Bandwidth will always has limitation and it is also important to understand that the upload and download available bandwidth could be different. SAP Cloud for Customers has an in-tenant tool which can be used to calculate the bandwidth, more details are here.
- Configuration issues that cause overhead. There are different configurations factors that could cause overhead to the response time, some of those could be but not limited to:
- DNS Configuration. Cloud for Customers uses product from our partner company Akamai to accelerate the traffic over the Internet. This product relies of Geolocation of the DNS server, which resolves the Cloud for Customer DNS tenant name to an IP of an Akamai server geographically close to the DNS server. This is to provide the best routing from that region where the user is connecting to the SAP datacenter. For the user to take full advantage of this feature, it requires to have the DNS server and the user in the same geographical area.
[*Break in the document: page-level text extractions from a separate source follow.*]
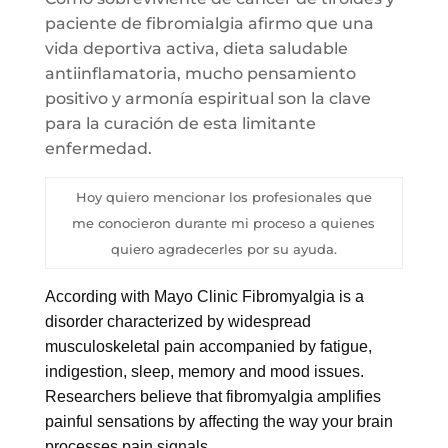
paciente de fibromialgia afirmo que una
vida deportiva activa, dieta saludable
antiinflamatoria, mucho pensamiento
positivo y armonía espiritual son la clave
para la curación de esta limitante
enfermedad.
Hoy quiero mencionar los profesionales que
me conocieron durante mi proceso a quienes
quiero agradecerles por su ayuda.
According with Mayo Clinic Fibromyalgia is a
disorder characterized by widespread
musculoskeletal pain accompanied by fatigue,
indigestion, sleep, memory and mood issues.
Researchers believe that fibromyalgia amplifies
painful sensations by affecting the way your brain
processes pain signals.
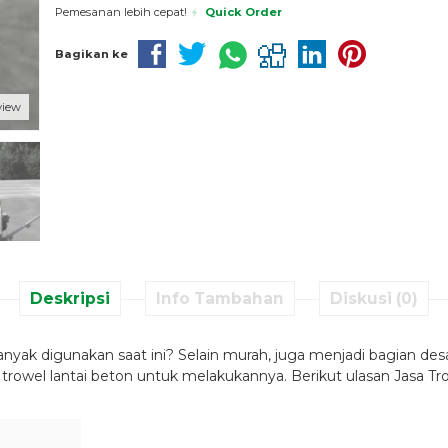
Pemesanan lebih cepat!
Quick Order
Bagikan ke
view
Deskripsi
Info Tambahan
Diskusi (0)
yak digunakan saat ini? Selain murah, juga menjadi bagian desa
trowel lantai beton untuk melakukannya. Berikut ulasan Jasa Tro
A common problem is where the user is using a DNS server which is located in a different geographical region to resolve DNS queries, in those cases the DNS server will resolve the Cloud for Customer tenant DNS name to IP close to the DNS server but not necessarily to the user, examples are where a user from Europe is trying to access a SAP Cloud for Customer tenant in Europe and is using a DNS server in America, in this case the user from Europe will receive an IP from a Akamai server in America forcing the user to connect from Europe to the Akamai server in America to then connect to the SAP Cloud for Customers tenant in Europe, causing considerable network overhead. One method on how to identify if the DNS resolution and TCP routing is happening under the same region is explained in this blog
- Overhead cause by forward proxies. Some forward proxies either OnPremise or in the Cloud have showed to cause overhead while using SAP Cloud for Customers, in most cases we have observed high TCP times, SSL handshake times and sometime even high send or receive times. Some ideas on how to identify these type of issues with a HTTP tracing tool like HTTP Watch is explained here
- Overhead caused by last mile routing. In some cases IP routing is not correct in the last mile, either within the customer private network or from the customer network to the Akamai sever (the last mile), or if Akamai is not enabled to the SAP Data Center. Some ideas on how to identify this problems is explained in this blog.